Point Pleasant Beach station is an active commuter railroad station in the borough of Point Pleasant Beach, Ocean County, New Jersey. Located at the junction of State Route 35 northbound and Arnold Avenue, the station serves trains of NJ Transit's North Jersey Coast Line between New York Penn Station and Bay Head station, the next station south. Point Pleasant Beach consists of two high-level side platforms and a 197-space parking lot, operated by the borough on a daily and permit basis. The inbound platform has a station depot with a ticket office.

== History ==
Service at Point Pleasant Beach began on July 29, 1880 as part of the New York and Long Branch Railroad extension from Sea Girt station. It retained the name Point Pleasant until April 28, 1957, when the word Beach was added to the name. The former station depot constructed by the Central Railroad of New Jersey was razed after being condemned due to the station settling to the ground. The 50-year-old structure was demolished on June 8, 1987, and replaced by a trailer.

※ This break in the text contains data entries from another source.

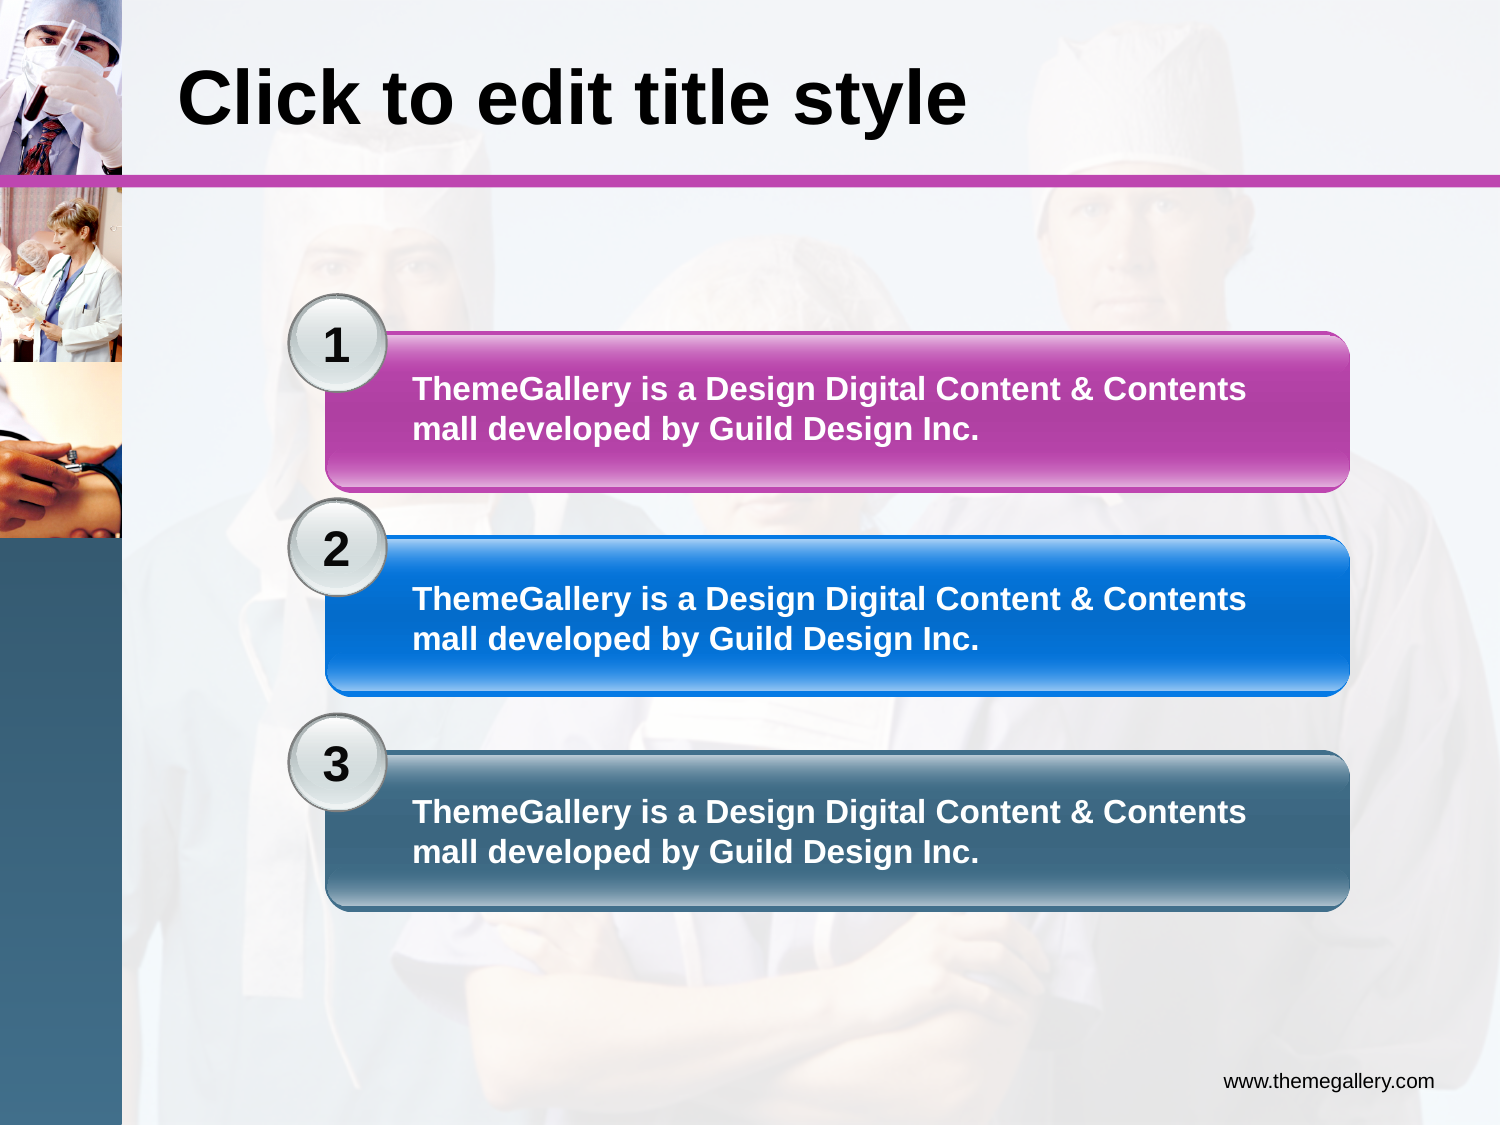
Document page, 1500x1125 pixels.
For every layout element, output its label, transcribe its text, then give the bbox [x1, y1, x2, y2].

title Click to edit title style [162, 24, 1450, 163]
footer www.themegallery.com [975, 1059, 1450, 1113]
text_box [324, 330, 1351, 494]
picture [0, 188, 1500, 1125]
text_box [287, 292, 388, 394]
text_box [324, 534, 1351, 698]
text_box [287, 712, 388, 813]
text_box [324, 749, 1351, 913]
picture [0, 0, 1500, 174]
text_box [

After several delays, construction of the new station began in June 1994, opening in January 1996.

==Station layout==
The station features an enclosed ticketing/waiting area building adjoined to the inbound tracks. The southbound platform features some overhangs for protection from the elements but no major structures or services since the majority of people using this platform are inbound from the north due to there being only one more southerly stop. NJ Transit buses are frequently waiting adjacent to the southbound platform for connecting service for passengers arriving from stations northwards. The Point Pleasant Beach station features a fairly spacious parking lot adjoining the station building and northbound platform. Northbound trains serve track 1 and southbounds on track 2.